Eric Church’s ‘Mr. Misunderstood’: 10 Best Moments on Surprise LP
Following in the footsteps of pop stars like Beyoncé and Drake, Eric Church dropped the first surprise album of his career. With no fanfare, no promotional push and no advance single, Church’s Mr. Misunderstood became the biggest country music story of the week — aside from that Chris Stapleton guy coming out of nowhere to sweep the CMA Awards.
But sometimes the best stuff just falls into your lap. Or is delivered anonymously to your doorstep, in the case of Mr. Misunderstood. Now on iTunes, with an official video for the title track and even a Church-centric pop-up store open in Nashville, the album is riding a wave of much-deserved buzz. Listen and you’ll hear why many are already calling it a modern-country classic. Here are 10 things we noticed that back up that claim.
1. The Title Track’s Irregular Rhythm
Keeping a steady rhythm is one of the first rules of country music. It propels listeners into a story and holds them there, and on a subconscious level it just feels good. Yet it can also be boring and betray the complexity of real life, which is probably why Eric Church threw it all out the window on Mr. Misunderstood‘s title track. Just as the ugly duckling kid in the lyrics begins to turn into a badass swan, Church’s band kicks the beat up a notch, as if someone messed with the speed setting on their turntable. Then it backs down even slower than before, seeming to head for the finish line — but it’s a fake out. The rhythm launches into yet another gear for a big finish, giving the story its own life cycle of good vibes and bad.
2. The Cutting “Knives of New Orleans”
Church already name-checked Bruce Springsteen with Chief‘s chart-topping single “Springsteen,” but he’s never sounded more born to run than on “Knives of New Orleans,” a walloping, wild-eyed epic about an accused man hiding out in the French Quarter, pursued by authorities for drowning his girlfriend in Lake Pontchartrain. While his country-radio contemporaries may fill their own anthems with pyro-ready grunts of guitar distortion and digital snare hits stolen from Def Leppard’s Adrenalize, Church packs his punch with restraint and conviction, waiting until the 1:37 mark to bring in the full band. After that, the song barrels ahead with serious bombast, building its way to a refrain — “I did what I did!” — that’s equal parts rallying cry and confession.

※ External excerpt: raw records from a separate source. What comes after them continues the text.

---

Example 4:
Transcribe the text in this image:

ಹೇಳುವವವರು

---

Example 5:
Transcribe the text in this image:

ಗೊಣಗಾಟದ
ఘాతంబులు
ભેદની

3. The Tasteful Name-Checks
Church loves to call out his influences (“Springsteen,” anyone?) but he’s way too smart to throw an unjustified name-check into a song without having it also reflected sonically. Take “Mr. Misunderstood,” where he mentions Jeff Tweedy but also matches a touch of melody and tempo to “Misunderstood,” off Wilco’s seminal double album Being There, plunging even further by sharing themes of restless adulthood and art as the true savior. And “Record Year” talks of three seminal J’s – Jennings, Jones and James Brown – who all are crucial pillars in Mr. Misunderstood’s songbook. But it’s a more subtle reference to John Lee Hooker (“one bourbon, one scotch, one beer/I’m having a record year”) that shows he’s more than comfortable being stuck inside of Mobile with the Memphis — or Delta — blues again.
4. The Album’s Big Bang Creation
Mr. Misunderstood has a voice and sound of its own. A more mature, less aggressive posture, reflective lyrics and a subdued vibe that places Church’s stories out front are its overwhelming characteristics, and none of it is by accident. Many of today’s major albums are pieced together over months (or even years) as artists try to cover all their stylistic bases, but that just gives their project a disjointed, slapped-together feel. Church’s set, however, feels like one long conversation, something that will give it staying power as time goes on. In a letter to fans, he explains why: “I wrote my first song [for the album] late this summer. Twenty days later, I had 18 songs. Twenty days following that, I had 10 recorded.” It’s a true and rare snapshot of an artist in the wilds of creativity.